### DATA LISTING
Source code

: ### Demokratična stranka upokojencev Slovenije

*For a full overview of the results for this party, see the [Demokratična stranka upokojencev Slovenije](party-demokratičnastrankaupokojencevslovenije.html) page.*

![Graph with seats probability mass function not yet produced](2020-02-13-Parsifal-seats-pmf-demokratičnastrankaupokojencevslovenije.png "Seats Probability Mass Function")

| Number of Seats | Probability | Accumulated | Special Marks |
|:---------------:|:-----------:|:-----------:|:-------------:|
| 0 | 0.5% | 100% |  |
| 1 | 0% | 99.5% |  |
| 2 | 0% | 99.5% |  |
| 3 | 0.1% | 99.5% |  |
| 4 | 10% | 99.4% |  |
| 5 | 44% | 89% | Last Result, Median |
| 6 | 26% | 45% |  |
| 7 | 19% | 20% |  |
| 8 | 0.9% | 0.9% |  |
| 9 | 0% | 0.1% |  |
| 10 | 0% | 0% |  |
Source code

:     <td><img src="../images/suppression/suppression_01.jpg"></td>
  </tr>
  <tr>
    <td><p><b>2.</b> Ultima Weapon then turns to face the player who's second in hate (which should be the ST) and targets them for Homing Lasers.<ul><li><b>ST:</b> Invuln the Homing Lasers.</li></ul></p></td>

### TASK PROMPT
Return the lines from the line containing "Special Marks |" to the end of the entries above, exactly as they appear and with no other output.

### RESULT FOR THIS TASK
| Number of Seats | Probability | Accumulated | Special Marks |
|:---------------:|:-----------:|:-----------:|:-------------:|
| 0 | 0.5% | 100% |  |
| 1 | 0% | 99.5% |  |
| 2 | 0% | 99.5% |  |
| 3 | 0.1% | 99.5% |  |
| 4 | 10% | 99.4% |  |
| 5 | 44% | 89% | Last Result, Median |
| 6 | 26% | 45% |  |
| 7 | 19% | 20% |  |
| 8 | 0.9% | 0.9% |  |
| 9 | 0% | 0.1% |  |
| 10 | 0% | 0% |  |
Source code

:     <td><img src="../images/suppression/suppression_01.jpg"></td>
  </tr>
  <tr>
    <td><p><b>2.</b> Ultima Weapon then turns to face the player who's second in hate (which should be the ST) and targets them for Homing Lasers.<ul><li><b>ST:</b> Invuln the Homing Lasers.</li></ul></p></td>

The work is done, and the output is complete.